Lo que Paz y yo intentamos explicarte, es que gracias a esta mezcla de castas que dio por origen a los mexicanos, nos generó una crisis de identidad porque nunca hemos sentido que somos completamente descendiente de europeos, pero tampoco hijos de Moctezuma, Cuautemoc o la Malinche, bueno según Paz, de ésta última sí lo somos pues de ahí que nos sintamos unos “hijos de la chingada”, y no es ofensa, es reconocer que el término surge como una herida histórica y un tanto retórica de que México nació de la violencia, la imposición y ruptura social, o bueno así nos vendieron la historia y sí, así nos la hemos comprado.
Paz no ha sido el único que nos ha intentado explicar, mucho antes vino Samuel Ramos, el primero que habla del mexicano desde una perspectiva filosófica y psicológica. Ramos menciona que somos un pueblo con un gran complejo de inferioridad frente a las culturas europeas y que el machismo o la fanfarronería son un mecanismo de compensación psicológica.
Para complementar Roger Bartra en su libro “La Jaula de la Melancolía” menciona que más que un comportamiento psicológico de los mexicanos, la melancolía, la soledad, la inferioridad o la violencia es la construcción de un discurso cultural que se repite y se institucionaliza.
Finalmente citaré a uno de mis consentidos, Juan Manuel Zunzunegui, que termina por resumir todo lo anterior en una gran verdad: “México no es capaz de soltar su miseria”, refiriéndose a que para el mexicano la conquista ha sido un mecanismo para justificar, no para salir adelante.
Pero realmente ¿somos “dejados” los mexicanos?, si esto te resulta ofensivo, quiere decir que algo en tu inconsciente te dice “sí lo soy y no me gusta”, y como tú, quizás más de 100 millones de mexicanos responde igual.
La respuesta es simple, narrativa o no, sí nos hemos comprado la idea de que el mexicano es producto de una injusta, violenta e inmerecida conquista, pero en lugar de que este hecho histórico, que por cierto nos dio patria, nos haga abrir los ojos y poner en su justo lugar a cada actor, donde los españoles no hubieran conquistado la Gran Tenochtitlán de no ser por sus archirrivales como los tlaxcaltecas, texcocanos entre muchos otros pueblos indígenas que tenían resentimiento a los aztecas, además de agradecer que los españoles pagaron bien los favores a los aliados indígenas, lo que provocó que todos se mezclaran con todos. Por lo tanto, nuestra historia no es de mártires, somos hijos de conquistadores, pero también de indígenas que pelearon sus propios intereses a costa de otros, y ahí la historia ya no nos empieza a gustar ¿verdad?.

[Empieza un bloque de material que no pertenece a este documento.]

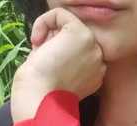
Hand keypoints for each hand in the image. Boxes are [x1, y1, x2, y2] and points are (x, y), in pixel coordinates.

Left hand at [11, 7, 106, 122]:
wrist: (40, 100)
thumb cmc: (41, 94)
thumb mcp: (58, 77)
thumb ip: (64, 61)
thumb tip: (52, 42)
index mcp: (95, 74)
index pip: (75, 51)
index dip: (57, 53)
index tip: (46, 67)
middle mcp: (99, 60)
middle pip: (72, 37)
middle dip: (53, 43)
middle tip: (42, 60)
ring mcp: (92, 46)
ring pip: (66, 25)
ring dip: (48, 36)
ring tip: (41, 54)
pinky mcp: (80, 33)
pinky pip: (60, 14)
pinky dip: (43, 22)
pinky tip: (37, 41)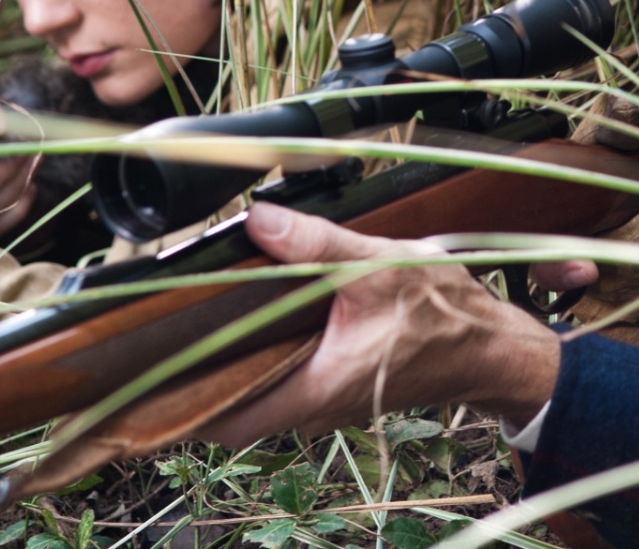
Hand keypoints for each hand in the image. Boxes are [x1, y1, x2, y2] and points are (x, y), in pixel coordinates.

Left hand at [198, 203, 560, 446]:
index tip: (147, 369)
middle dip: (194, 371)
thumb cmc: (445, 316)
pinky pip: (278, 380)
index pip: (223, 417)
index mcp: (314, 387)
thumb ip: (316, 245)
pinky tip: (253, 317)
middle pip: (228, 405)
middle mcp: (310, 406)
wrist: (492, 348)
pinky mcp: (333, 386)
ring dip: (228, 360)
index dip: (178, 398)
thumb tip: (257, 221)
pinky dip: (258, 354)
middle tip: (165, 328)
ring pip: (253, 392)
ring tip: (200, 317)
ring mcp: (321, 400)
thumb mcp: (379, 267)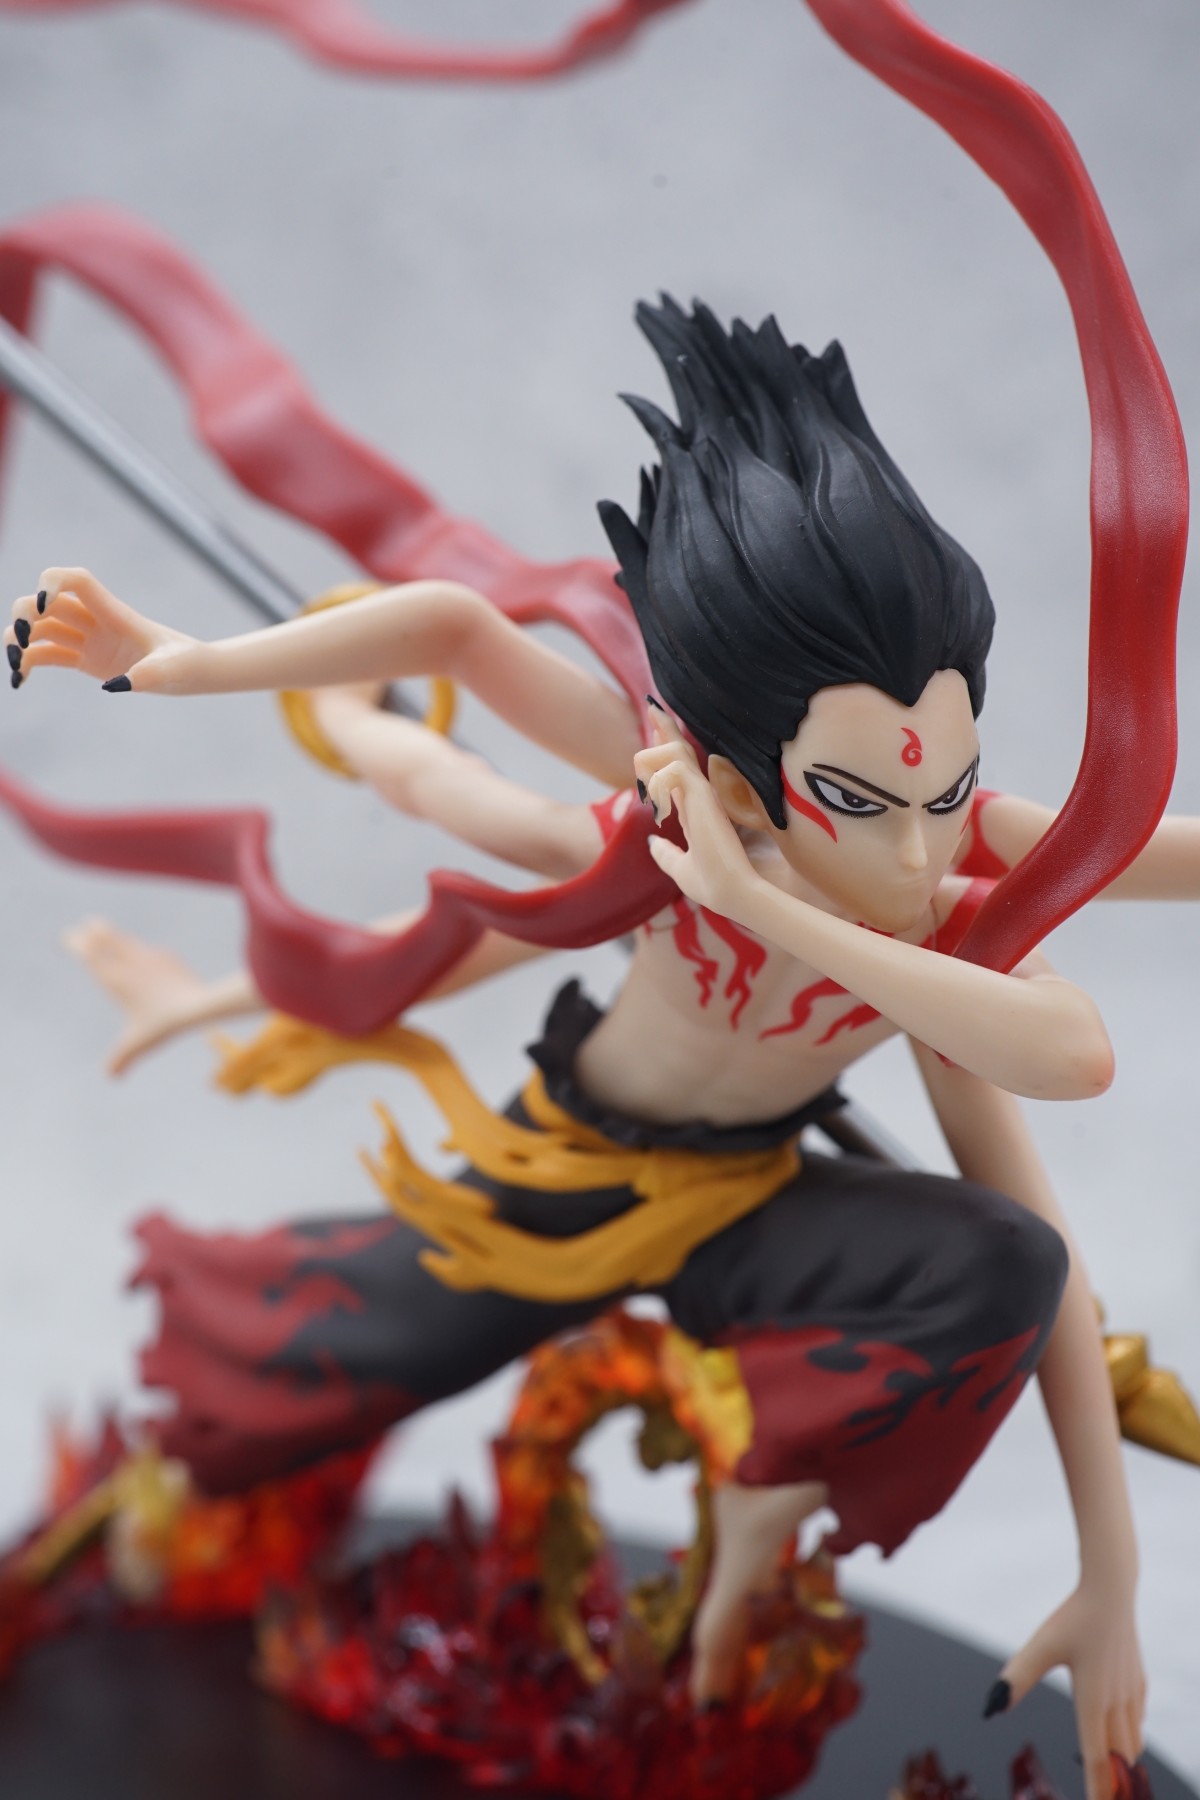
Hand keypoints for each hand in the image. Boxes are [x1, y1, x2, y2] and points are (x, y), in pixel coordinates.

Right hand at [6, 567, 194, 691]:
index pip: (77, 580)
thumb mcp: (173, 669)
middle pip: (47, 602)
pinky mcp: (84, 659)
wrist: (191, 672)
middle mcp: (95, 621)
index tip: (40, 605)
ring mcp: (87, 639)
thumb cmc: (186, 663)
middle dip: (25, 613)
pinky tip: (19, 681)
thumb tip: (114, 686)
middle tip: (23, 640)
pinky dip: (28, 664)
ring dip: (19, 640)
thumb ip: (149, 674)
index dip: (52, 583)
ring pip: (41, 628)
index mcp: (114, 613)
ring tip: (15, 667)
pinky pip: (46, 655)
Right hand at [63, 919, 215, 1075]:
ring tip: (109, 930)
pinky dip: (142, 950)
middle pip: (106, 939)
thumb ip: (122, 1058)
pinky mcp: (168, 958)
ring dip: (116, 935)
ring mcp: (150, 957)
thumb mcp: (138, 1043)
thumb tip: (111, 1075)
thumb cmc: (163, 1024)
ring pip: (127, 941)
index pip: (90, 956)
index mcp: (115, 980)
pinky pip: (151, 951)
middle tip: (87, 925)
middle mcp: (129, 964)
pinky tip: (146, 953)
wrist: (196, 1004)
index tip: (69, 936)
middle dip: (95, 932)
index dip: (76, 944)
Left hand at [633, 706, 756, 918]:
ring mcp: (703, 791)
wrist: (732, 893)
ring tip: (650, 795)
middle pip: (680, 749)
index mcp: (695, 807)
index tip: (655, 729)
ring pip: (671, 753)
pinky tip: (661, 809)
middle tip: (653, 706)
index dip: (666, 748)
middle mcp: (700, 794)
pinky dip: (658, 786)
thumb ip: (666, 854)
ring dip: (651, 767)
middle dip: (664, 729)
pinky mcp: (703, 795)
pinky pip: (671, 769)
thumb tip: (652, 844)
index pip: (679, 768)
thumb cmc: (712, 883)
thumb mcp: (680, 868)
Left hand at [990, 1583, 1144, 1799]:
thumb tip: (989, 1708)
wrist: (1111, 1589)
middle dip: (1110, 1783)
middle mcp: (1116, 1703)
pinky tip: (1119, 1733)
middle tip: (1100, 1794)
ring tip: (1106, 1773)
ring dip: (1120, 1761)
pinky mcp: (1138, 1679)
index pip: (1097, 1761)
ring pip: (1132, 1742)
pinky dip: (1130, 1736)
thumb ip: (1016, 1679)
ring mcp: (1131, 1692)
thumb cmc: (1072, 1617)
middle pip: (1117, 1759)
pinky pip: (1137, 1719)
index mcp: (1092, 1702)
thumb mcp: (1039, 1647)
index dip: (1098, 1791)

Y sí, el mexicano es “dejado” por que hemos encontrado más ganancias en ser la sociedad injustamente oprimida, que la sociedad que se sobrepone a la adversidad, a la injusticia histórica, que sale a las calles a pelear sus derechos, que alza la voz y que no permite gobiernos totalitarios.
Debemos dejar el drama que nos lleva a aceptar pensiones “por que somos un pueblo oprimido y me lo merezco por que es justo”, a pensar en cómo debemos trabajar por un México que crezca sin resentimientos y falsos discursos de ser constantemente humillados, sometidos o sobajados. El México del siglo XXI debe ser uno de libertad, crecimiento económico, democrático y apegado a la legalidad…pero el detalle es que constantemente evadimos la ley por nuestros traumas históricos, pero eso te lo contaré en el siguiente artículo.